**What the task requires:** Print every line of text in the records below word for word, and leave the pictures out.

#### Dataset

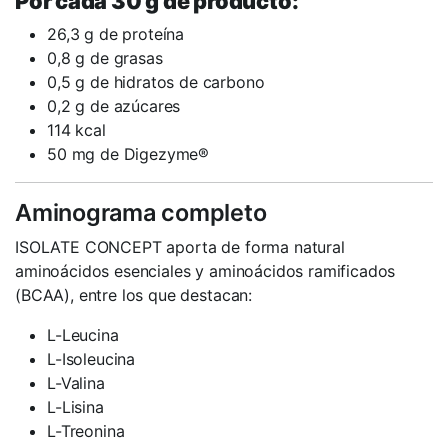
Por cada 30 g de producto:
26,3 g de proteína
0,8 g de grasas
0,5 g de hidratos de carbono
0,2 g de azúcares
114 kcal
50 mg de Digezyme®
Aminograma completo
ISOLATE CONCEPT aporta de forma natural
aminoácidos esenciales y aminoácidos ramificados
(BCAA), entre los que destacan:
L-Leucina
L-Isoleucina
L-Valina
L-Lisina
L-Treonina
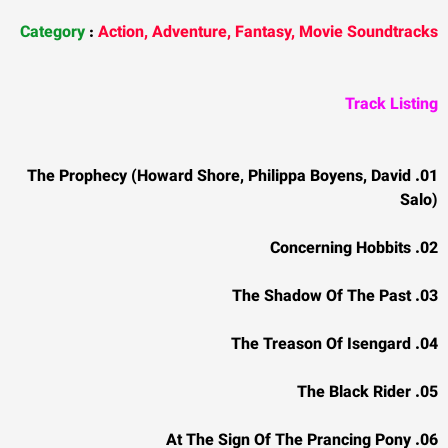
Category
:
Action, Adventure, Fantasy, Movie Soundtracks
Track Listing
01. The Prophecy (Howard Shore, Philippa Boyens, David
Salo)
02. Concerning Hobbits
03. The Shadow Of The Past
04. The Treason Of Isengard
05. The Black Rider
06. At The Sign Of The Prancing Pony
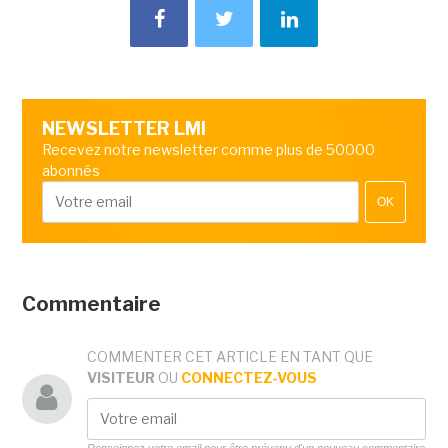
NEWSLETTER LMI
Recevez notre newsletter comme plus de 50000
abonnés
OK
Commentaire
COMMENTER CET ARTICLE EN TANT QUE
VISITEUR
OU
CONNECTEZ-VOUS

########

**Answer section:**
Por cada 30 g de producto:
26,3 g de proteína
0,8 g de grasas
0,5 g de hidratos de carbono
0,2 g de azúcares
114 kcal
50 mg de Digezyme®
Aminograma completo
ISOLATE CONCEPT aporta de forma natural
aminoácidos esenciales y aminoácidos ramificados
(BCAA), entre los que destacan:
L-Leucina
L-Isoleucina
L-Valina
L-Lisina
L-Treonina
Category
:
Action, Adventure, Fantasy, Movie Soundtracks
Track Listing
01. The Prophecy (Howard Shore, Philippa Boyens, David
Salo)
02. Concerning Hobbits
03. The Shadow Of The Past
04. The Treason Of Isengard
05. The Black Rider
06. At The Sign Of The Prancing Pony
NEWSLETTER LMI
Recevez notre newsletter comme plus de 50000
abonnés
OK
Commentaire
COMMENTER CET ARTICLE EN TANT QUE
VISITEUR
OU
CONNECTEZ-VOUS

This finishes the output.